On July 14, 2000, Stephanie Collins’s life changed. Her daughter Crystal was sitting in the rear passenger seat of their Ford Escort right behind Collins. Collins Mother pulled over to the side of the street to make way for an approaching ambulance. A Honda Civic rear-ended their Escort at less than 30 mph. They hardly felt any impact from the crash. It was a fender bender that didn’t even break her car’s taillight bulbs.
But, when Collins turned around, Crystal’s usually bright blue eyes were black and opened wide. She had suffered fatal internal bleeding after the Escort’s front seat seatback (with Collins sitting in it) slammed back and struck Crystal’s chest. The blow proved fatal and Crystal died a month before her 8th birthday.
A 16-Year Battle Still Goes On
For 16 years, Collins has been fighting tirelessly to ensure that what happened to her daughter never happens again. She went after Ford Motor Co. in an effort to prove that their seatbacks were no better than lawn chairs when it came to protecting vehicle occupants. But, no attorney would take her case. And that’s when auto defect attorney Brian Chase, senior partner at Bisnar Chase, stepped in.
“Brian did the crash testing on the vehicle, which is hugely expensive,” Collins said. “He took a very costly risk on my case no one else was willing to take. I could never have found another lawyer who would’ve done that for me.” The crash testing proved what Collins had been saying all along, that the seatbacks were weak, dangerous and defective, and Ford knew all along that they had the potential to cause catastrophic injuries and deaths.
Collins ended up settling with Ford, but she used the money to buy a big rig to store all the evidence that was secured in the process. She traveled around the country telling her story hoping that it would help make a difference. In addition to Bisnar Chase, Collins also had a friend in CBS reporter Randy Paige, who interviewed her in 2002 for a local station. Cynthia Thompson of CBS followed up with a three-part series on the issue of defective seat backs, which aired last month.

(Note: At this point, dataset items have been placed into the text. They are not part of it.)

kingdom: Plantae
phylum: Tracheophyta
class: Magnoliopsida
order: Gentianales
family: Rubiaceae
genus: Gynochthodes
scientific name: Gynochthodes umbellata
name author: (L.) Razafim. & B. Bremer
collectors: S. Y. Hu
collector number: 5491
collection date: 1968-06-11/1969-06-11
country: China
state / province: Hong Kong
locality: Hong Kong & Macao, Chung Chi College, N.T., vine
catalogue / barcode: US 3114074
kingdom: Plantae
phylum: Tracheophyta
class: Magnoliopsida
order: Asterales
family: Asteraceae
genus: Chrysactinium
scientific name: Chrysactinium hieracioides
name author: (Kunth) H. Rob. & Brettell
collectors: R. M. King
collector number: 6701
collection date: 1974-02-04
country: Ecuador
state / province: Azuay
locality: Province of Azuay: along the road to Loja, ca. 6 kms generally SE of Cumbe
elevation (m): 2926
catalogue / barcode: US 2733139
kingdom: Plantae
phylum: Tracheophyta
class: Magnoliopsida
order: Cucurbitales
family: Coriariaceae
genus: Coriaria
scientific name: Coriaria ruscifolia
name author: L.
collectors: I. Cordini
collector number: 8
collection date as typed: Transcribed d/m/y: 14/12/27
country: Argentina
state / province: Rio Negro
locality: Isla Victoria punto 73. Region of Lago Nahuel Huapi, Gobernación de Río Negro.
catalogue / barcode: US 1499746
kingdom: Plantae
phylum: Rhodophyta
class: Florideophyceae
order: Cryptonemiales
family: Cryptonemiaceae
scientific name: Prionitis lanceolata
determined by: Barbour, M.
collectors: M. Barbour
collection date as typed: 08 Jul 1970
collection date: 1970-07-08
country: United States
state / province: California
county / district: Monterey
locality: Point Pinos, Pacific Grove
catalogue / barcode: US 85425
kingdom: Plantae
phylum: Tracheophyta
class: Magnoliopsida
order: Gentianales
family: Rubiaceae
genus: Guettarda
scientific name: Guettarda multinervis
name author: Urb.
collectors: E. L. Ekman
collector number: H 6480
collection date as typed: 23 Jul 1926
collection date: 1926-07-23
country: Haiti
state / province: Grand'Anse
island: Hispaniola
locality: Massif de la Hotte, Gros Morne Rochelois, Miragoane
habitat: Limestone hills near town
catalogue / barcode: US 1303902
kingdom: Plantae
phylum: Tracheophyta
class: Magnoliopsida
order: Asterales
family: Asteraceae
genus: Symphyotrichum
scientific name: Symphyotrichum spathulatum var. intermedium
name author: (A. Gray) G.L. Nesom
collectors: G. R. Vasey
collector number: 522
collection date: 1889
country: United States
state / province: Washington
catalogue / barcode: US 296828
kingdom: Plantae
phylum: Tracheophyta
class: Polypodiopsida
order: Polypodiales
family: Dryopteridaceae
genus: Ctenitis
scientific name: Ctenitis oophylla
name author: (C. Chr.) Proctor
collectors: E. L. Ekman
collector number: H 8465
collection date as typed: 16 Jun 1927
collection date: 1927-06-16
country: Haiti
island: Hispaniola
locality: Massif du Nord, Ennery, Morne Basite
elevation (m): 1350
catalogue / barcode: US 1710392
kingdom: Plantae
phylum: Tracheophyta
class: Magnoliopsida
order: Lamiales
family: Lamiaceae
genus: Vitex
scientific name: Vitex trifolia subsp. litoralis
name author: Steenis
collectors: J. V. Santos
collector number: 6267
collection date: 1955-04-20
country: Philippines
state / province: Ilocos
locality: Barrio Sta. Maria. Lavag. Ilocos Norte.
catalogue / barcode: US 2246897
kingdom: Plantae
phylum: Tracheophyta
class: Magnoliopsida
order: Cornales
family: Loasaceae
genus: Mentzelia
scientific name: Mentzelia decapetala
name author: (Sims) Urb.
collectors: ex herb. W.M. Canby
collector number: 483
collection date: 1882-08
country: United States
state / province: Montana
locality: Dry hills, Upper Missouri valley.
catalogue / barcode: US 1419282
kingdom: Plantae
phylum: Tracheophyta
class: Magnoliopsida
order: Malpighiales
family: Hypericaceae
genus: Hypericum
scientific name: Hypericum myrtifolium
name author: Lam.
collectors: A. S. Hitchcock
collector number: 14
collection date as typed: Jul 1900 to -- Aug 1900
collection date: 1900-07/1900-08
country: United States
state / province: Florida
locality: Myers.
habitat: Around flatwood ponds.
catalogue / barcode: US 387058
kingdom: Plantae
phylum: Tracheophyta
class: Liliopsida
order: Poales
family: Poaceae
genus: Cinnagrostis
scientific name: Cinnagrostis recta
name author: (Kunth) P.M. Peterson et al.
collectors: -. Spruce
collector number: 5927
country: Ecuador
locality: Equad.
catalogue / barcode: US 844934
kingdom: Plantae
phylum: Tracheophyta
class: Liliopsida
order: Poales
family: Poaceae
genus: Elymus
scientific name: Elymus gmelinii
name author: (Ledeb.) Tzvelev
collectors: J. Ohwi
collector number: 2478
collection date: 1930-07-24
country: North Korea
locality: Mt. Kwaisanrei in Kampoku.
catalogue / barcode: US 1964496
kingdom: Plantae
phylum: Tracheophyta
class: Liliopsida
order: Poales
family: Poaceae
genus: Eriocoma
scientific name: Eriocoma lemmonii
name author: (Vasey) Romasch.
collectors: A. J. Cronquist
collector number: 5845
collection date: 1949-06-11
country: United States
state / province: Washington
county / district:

“These reporters really cared and it’s made a difference because now Congress is looking into it,” Collins said. “It took 16 years, but finally the issue is getting the attention it’s deserved all along.”
Catastrophic Injuries and Fatalities
The CBS News investigation showed that more than 100 people – mostly children – have been severely injured or killed by seat back failures since 1989. Many of those incidents occurred after Crystal’s death, which distresses Collins greatly.
Senators Ed Markey and Richard Blumenthal have now written to 19 automakers including Honda and Ford demanding answers about seatback failures and the deaths they have caused. The deadline for automakers to get back to Congress is June 23.
What would Collins like to see happen on June 23? She says she would like to see criminal charges filed against the automakers for allowing seatback deaths and catastrophic injuries to happen. She would like to see a comprehensive reporting system where victims of crashes can report to the U.S. National Highway Traffic Safety Administration (NHTSA) about defective seatbacks.
Currently, there is no field in NHTSA’s form that allows the public to report a seatback collapse. As a result they don’t have data about seatback collapses, which are not just occurring, but killing 100 children each year, according to Clarence Ditlow, executive director of the Center for Auto Safety. But, since NHTSA, doesn’t have a mechanism to receive those reports, they simply deem that seatback defects are “not a problem” when safety experts are calling it a public safety crisis in America.
Gratitude to Whistleblower
Collins also has words of gratitude for whistleblower Paul Sheridan, the engineer who was in charge of the Chrysler minivan safety team. Sheridan has divulged key information about how Chrysler deliberately hid seatback defects from consumers when they could have fixed the problem for a dollar per vehicle. Sheridan said he had called for an internal investigation into seat strength shortly after the segment aired. But the company resisted. In fact, he was told to “retrieve and destroy the meeting minutes.”
Sheridan also said Chrysler deliberately hid evidence of its faulty seats from the public and that both the automaker and NHTSA, which is supposed to be a public safety watchdog, withheld crash footage that clearly showed seats collapsing in rear-end crashes. It didn’t become public until a recent civil trial. The law with regard to seat strength is old and outdated.
Holding Automakers Accountable
Collins said Sheridan told the truth at the expense of losing his job, a great service to consumers. But, Collins says she has derived absolutely no sense of gratification from the work she has done over the last 16 years and that, she says, is because children are still dying. Not much has been done to stop this epidemic and hold automakers accountable. “I won’t have any gratification until the people responsible are held criminally liable,” Collins said. “It’s something that is owed to all victims of seatback deaths and their families – victims before and after Crystal.”
What keeps her going despite the emotional rollercoaster this entire process can prove to be? “I don’t want to stop being Crystal’s mother,” says the mom, getting emotional, 16 years after her daughter’s tragic, untimely death. “If I can fight for another child’s life, I will. It gives me some sense of motherhood. The next child’s face keeps me going.”